Denise Gough Doesn't Want A Redemption For Andor's Dedra Meero

One of the more interesting characters on "Andor" is Dedra Meero, the Imperial Security Bureau officer played by Denise Gough. When we first meet Dedra, the audience learns to identify with her through the challenges she faces in her job. It just so happens that she works for the Empire, traditionally the villains of the "Star Wars" universe. Yet "Andor" is already a show built around a Rebel "hero" whose first act when we met him in "Rogue One" was to kill an injured informant in cold blood. The series has continued to explore the gray areas in-between the conventional, clear-cut, black-or-white divisions of "Star Wars."

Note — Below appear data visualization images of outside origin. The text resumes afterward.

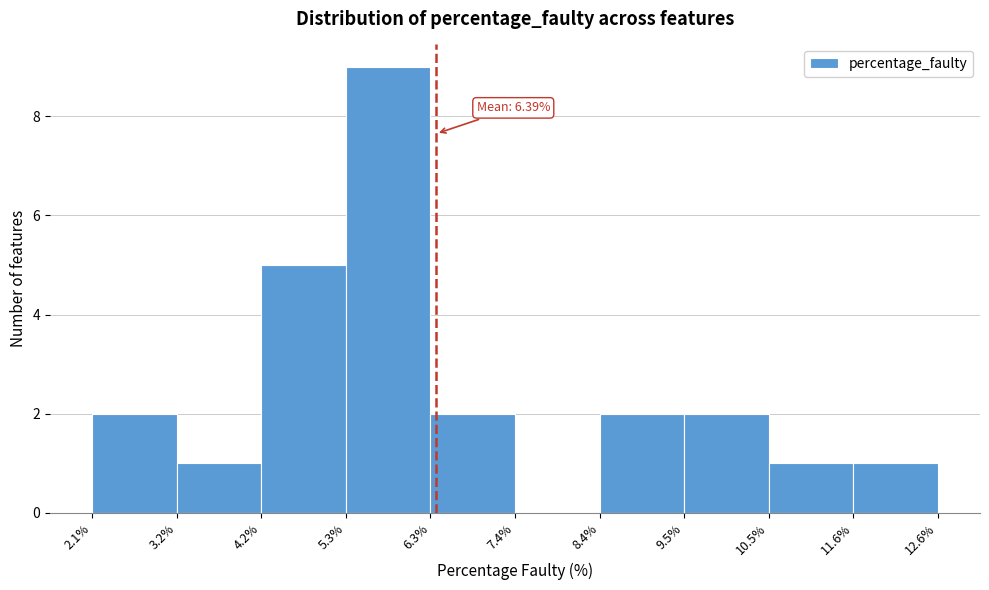

Which range on the x-axis has the tallest bar?

5.3% to 6.3%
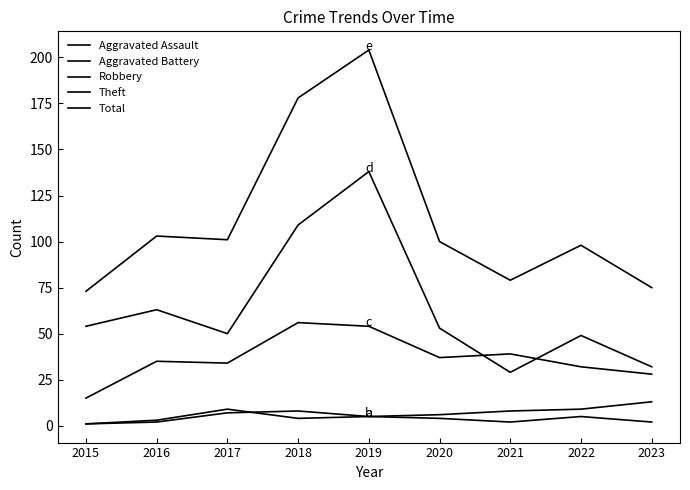

Where is Aggravated Assault nearest to the value 4?

2020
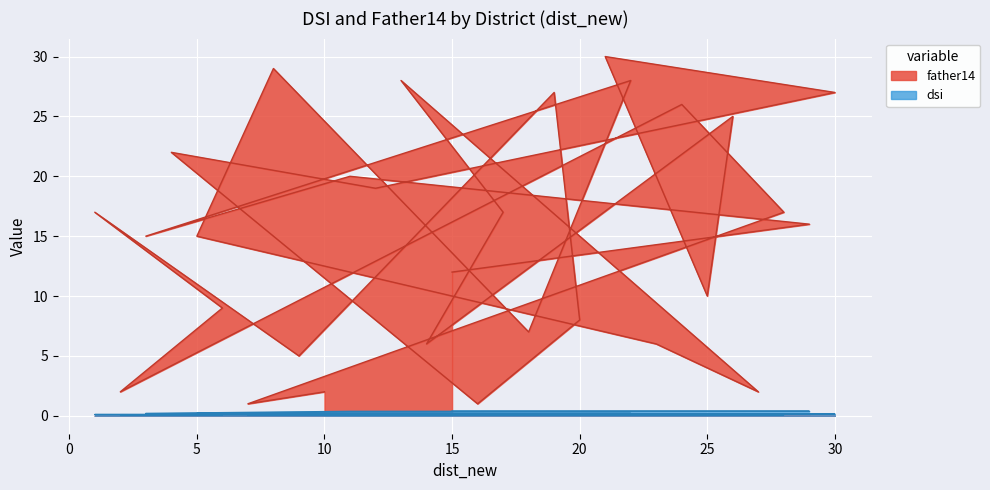

True or false: dsi and father14 intersect in this chart.

False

Even in the the original "Star Wars" trilogy, there were Imperial officers you could root for, like Admiral Piett (Kenneth Colley), if only because their position was so precarious at all times. One wrong move and Darth Vader was liable to permanently relieve them of duty via a Force choke. Dedra is very much a character cut from the same cloth as Admiral Piett, with the added twist that she's a woman trying to survive and thrive in a cutthroat environment dominated by men.

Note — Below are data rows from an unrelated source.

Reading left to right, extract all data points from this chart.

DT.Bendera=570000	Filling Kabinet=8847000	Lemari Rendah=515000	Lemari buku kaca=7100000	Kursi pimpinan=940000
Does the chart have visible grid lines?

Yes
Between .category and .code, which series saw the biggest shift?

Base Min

In a recent interview with, Gough spoke of maneuvering between the cracks of moral complexity as Dedra, saying:

"I want you to be very conflicted about your feelings about her. The great thing about Dedra, and what I love about playing her, is that ... when I first started playing her, I was sitting in this room surrounded by these men — a lot of men who weren't doing their jobs properly. And so I was really rooting for Dedra. You're really on her side. And then she does certain things that you just think, 'Okay, so maybe I can't support that.'"

'Please don't redeem her'

At the Imperial Security Bureau, Dedra faces resistance (not to be confused with the future Resistance) from her colleague Blevin (Ben Bailey Smith). He's territorial about his jurisdiction and doesn't want to let her investigate what she believes to be an organized Rebel conspiracy spread out across multiple sectors. Yet the initiative Dedra shows ultimately catches the eye of their superior, Major Partagaz, played by Anton Lesser (known for his role as Qyburn on "Game of Thrones.")

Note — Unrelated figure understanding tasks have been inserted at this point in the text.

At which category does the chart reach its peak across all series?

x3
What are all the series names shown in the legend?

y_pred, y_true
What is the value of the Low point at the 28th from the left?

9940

Dedra prevails in her efforts, and she even seems to be motivated to do right, in a sense, and preserve order across the galaxy, as opposed to just being driven by a desire for career advancement. However, this soon leads her to the torture room with Bix Caleen (Adria Arjona). It's here that Dedra shows her sadistic side and reminds us that she's still one of the bad guys — or gals. As Gough put it:

"For people watching, initially you really want [Dedra] to succeed, because you just see a woman really striving for success. But then what you have to sit with is, once you get on board with her at the beginning just because she's a woman in a man's world ... [she is] just as capable of doing the most heinous things for power. Somebody said to me the other day, 'Please don't redeem her.' And I thought, 'Oh, that's so good.' Don't apologize. Let her be just as ambitious as the most villainous of men and color in all the shades so that everyone's conflicted when they're watching."

Dedra definitely makes the viewer's loyalties shift back and forth, but that's part of what makes her character and "Andor" as a whole so compelling. The penultimate episode of the show's first season streams next Wednesday on Disney+.